I have seen lot of programs uses attributes.
[Attribute]
public class method()
{
}
I know attribute is nothing but a class derived from Attribute. I
still couldn't wrap my head around when to use and what it does during
run time. Can some one kindly point me to a detailed place where I can
read? Most of the examples are very simple and I don't see any use or
need of those. If you have time, could you kindly explain me what is
this?
An "attribute" simply represents any piece of information you may want to
store about a given entity (class, method, etc.) that can later be read by
3rd-party tools or the code itself at runtime. Why would you want to do
this? For the same reason you would store information about anything.

TO DO » Please copy the passage on attributes from "[Attribute]" up to and including "information about anything.", word for word.

PROVIDED INFORMATION »
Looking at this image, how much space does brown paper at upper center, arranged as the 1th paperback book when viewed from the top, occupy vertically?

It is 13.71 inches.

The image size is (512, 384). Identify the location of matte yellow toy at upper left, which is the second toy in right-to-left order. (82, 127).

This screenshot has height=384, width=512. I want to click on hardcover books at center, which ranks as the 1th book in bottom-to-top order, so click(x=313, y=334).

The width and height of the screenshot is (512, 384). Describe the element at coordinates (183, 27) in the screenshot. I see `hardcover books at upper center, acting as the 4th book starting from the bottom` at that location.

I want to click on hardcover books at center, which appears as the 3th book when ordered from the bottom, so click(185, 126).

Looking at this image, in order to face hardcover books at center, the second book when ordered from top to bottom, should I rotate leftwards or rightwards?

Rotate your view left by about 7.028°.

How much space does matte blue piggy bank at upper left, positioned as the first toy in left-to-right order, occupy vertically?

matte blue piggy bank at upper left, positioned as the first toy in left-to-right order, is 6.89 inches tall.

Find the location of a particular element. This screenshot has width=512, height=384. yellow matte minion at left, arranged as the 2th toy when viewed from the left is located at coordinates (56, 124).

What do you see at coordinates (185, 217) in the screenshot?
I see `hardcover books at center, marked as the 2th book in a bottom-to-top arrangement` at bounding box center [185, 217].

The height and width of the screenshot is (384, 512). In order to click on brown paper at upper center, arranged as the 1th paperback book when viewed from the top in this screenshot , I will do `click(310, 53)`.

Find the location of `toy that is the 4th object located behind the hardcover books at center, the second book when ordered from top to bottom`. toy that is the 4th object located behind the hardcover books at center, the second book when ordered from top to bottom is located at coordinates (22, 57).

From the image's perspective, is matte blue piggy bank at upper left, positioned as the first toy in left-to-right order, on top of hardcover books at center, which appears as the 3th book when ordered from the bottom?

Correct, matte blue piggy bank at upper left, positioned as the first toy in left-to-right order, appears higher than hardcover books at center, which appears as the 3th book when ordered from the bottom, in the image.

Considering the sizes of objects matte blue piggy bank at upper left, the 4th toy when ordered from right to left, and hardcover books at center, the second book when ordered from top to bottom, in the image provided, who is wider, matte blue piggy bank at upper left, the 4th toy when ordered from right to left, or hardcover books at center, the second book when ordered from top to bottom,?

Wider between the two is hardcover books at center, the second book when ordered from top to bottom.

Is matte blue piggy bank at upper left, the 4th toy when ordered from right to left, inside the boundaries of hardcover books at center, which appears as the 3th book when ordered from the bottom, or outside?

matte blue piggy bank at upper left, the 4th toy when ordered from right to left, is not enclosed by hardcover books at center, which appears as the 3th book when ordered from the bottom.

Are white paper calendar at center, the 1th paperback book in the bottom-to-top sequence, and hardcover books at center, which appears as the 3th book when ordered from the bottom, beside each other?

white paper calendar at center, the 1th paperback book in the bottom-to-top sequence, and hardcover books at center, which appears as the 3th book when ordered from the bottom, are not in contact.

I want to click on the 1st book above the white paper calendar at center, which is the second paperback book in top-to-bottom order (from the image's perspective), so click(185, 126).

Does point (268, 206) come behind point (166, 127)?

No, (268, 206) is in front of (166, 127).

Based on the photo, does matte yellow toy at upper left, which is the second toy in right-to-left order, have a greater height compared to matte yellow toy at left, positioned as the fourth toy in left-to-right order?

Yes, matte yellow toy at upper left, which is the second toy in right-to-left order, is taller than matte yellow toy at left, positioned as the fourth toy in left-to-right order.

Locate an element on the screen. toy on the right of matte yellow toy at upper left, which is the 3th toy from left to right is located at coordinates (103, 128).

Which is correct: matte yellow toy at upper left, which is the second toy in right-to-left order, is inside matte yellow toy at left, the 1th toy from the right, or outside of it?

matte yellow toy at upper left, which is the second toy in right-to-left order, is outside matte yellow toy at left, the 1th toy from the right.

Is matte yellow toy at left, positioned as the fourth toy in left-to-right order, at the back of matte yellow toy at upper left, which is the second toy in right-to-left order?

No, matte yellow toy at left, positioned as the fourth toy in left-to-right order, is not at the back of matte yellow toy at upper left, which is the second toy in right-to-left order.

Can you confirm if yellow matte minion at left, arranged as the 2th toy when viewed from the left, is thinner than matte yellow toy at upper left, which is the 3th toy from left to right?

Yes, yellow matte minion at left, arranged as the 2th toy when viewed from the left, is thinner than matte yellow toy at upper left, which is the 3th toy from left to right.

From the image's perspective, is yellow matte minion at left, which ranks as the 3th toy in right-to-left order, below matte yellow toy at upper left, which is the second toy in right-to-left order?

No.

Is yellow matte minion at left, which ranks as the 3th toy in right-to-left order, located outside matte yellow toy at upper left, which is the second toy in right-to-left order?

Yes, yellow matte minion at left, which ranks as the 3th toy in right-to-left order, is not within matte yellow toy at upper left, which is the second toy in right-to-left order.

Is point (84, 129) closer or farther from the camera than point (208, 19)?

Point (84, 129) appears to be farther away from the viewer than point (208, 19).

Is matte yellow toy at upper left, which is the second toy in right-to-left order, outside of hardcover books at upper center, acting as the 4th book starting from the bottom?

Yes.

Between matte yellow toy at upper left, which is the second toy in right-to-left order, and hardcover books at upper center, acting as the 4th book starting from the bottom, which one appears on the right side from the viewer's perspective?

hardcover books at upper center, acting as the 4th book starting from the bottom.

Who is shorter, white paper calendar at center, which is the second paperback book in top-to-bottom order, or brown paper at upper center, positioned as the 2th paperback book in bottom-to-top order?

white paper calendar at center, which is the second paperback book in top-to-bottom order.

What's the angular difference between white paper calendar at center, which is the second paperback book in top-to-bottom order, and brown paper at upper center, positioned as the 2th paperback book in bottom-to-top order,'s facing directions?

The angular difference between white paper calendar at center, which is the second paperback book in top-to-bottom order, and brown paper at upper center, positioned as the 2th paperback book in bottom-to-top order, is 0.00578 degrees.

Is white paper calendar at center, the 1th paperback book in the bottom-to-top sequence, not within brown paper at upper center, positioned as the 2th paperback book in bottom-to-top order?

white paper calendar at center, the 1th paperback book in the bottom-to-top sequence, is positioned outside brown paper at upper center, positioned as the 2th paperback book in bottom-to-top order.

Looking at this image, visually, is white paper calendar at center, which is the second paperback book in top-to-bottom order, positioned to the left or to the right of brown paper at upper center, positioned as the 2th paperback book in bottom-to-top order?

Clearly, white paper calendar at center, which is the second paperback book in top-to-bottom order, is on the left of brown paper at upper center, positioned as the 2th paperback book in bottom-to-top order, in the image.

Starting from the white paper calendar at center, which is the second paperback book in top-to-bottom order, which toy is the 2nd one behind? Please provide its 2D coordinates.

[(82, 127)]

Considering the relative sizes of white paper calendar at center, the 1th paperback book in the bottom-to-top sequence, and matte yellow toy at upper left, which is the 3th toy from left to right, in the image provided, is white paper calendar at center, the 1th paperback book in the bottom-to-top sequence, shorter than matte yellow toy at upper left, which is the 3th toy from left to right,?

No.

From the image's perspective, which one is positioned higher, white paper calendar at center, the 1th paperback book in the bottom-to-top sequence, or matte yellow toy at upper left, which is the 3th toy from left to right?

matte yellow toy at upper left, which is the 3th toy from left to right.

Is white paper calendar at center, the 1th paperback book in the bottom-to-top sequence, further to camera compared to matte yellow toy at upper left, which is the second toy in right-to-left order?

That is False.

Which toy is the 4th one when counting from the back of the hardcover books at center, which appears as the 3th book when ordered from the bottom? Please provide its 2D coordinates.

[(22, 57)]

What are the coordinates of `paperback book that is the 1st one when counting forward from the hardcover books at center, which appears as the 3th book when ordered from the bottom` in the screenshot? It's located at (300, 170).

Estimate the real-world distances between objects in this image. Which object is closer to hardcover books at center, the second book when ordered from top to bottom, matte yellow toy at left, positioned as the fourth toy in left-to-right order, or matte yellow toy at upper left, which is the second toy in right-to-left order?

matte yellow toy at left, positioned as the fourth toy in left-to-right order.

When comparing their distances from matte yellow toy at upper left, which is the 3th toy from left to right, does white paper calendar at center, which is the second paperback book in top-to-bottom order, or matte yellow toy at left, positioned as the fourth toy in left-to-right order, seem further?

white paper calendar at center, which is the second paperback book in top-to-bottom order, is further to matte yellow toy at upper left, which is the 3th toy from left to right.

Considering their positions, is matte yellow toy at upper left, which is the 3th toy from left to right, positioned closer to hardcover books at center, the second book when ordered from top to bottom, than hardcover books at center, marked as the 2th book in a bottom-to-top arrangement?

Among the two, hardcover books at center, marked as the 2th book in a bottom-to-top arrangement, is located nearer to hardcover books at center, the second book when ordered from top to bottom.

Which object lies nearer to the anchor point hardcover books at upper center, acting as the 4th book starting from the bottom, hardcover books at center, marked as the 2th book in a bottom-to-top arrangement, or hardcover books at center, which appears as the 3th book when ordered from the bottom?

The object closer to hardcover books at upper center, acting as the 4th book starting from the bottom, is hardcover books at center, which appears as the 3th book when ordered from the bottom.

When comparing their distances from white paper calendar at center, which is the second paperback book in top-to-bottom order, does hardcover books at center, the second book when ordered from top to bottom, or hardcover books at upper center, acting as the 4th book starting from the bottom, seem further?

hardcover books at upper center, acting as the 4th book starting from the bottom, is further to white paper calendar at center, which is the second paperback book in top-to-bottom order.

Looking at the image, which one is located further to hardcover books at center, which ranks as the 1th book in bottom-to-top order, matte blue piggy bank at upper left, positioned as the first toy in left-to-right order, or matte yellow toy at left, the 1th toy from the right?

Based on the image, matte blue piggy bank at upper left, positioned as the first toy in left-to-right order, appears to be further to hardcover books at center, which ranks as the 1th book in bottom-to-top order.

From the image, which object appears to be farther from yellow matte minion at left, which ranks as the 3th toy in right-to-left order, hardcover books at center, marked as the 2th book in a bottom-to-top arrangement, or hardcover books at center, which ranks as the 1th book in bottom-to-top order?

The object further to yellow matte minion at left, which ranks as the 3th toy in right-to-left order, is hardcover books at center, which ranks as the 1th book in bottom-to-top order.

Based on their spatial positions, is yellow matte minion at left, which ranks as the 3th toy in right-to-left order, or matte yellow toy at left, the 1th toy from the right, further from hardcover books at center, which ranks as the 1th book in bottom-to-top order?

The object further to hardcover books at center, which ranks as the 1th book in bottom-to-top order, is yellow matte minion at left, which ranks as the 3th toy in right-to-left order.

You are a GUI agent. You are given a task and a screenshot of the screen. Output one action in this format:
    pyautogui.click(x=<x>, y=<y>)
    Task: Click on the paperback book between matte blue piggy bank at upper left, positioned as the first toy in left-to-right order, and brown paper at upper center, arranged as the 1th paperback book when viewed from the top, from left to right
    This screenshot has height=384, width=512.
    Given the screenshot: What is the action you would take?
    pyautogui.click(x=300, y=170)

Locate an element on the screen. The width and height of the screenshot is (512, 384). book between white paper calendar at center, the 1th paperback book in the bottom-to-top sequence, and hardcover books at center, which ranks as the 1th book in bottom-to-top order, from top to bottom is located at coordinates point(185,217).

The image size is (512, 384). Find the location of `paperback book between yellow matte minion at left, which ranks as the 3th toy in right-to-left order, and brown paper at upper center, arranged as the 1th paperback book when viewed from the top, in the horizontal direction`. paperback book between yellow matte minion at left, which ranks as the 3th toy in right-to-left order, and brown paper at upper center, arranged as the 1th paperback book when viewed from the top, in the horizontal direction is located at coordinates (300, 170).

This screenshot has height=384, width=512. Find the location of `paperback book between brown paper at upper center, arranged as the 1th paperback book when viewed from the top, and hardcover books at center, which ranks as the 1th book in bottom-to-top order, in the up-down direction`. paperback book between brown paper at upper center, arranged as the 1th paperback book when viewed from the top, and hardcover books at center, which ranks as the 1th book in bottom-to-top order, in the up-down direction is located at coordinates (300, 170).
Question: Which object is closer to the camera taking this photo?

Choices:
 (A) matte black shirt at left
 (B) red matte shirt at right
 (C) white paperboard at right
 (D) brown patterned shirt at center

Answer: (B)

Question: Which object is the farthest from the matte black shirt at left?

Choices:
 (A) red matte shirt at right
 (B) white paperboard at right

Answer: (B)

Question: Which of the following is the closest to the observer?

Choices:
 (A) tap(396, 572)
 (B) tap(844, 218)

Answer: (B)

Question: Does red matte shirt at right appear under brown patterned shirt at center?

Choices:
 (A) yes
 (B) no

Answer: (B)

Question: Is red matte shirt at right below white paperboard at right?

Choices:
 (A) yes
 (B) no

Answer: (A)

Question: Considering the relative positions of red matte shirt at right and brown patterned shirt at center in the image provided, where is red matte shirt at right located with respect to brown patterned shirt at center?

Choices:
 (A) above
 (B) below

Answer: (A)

TASK OUTPUT »
[Attribute]
public class method()
{
}
I know attribute is nothing but a class derived from Attribute. I
still couldn't wrap my head around when to use and what it does during
run time. Can some one kindly point me to a detailed place where I can
read? Most of the examples are very simple and I don't see any use or
need of those. If you have time, could you kindly explain me what is
this?
An "attribute" simply represents any piece of information you may want to
store about a given entity (class, method, etc.) that can later be read by
3rd-party tools or the code itself at runtime. Why would you want to do
this? For the same reason you would store information about anything.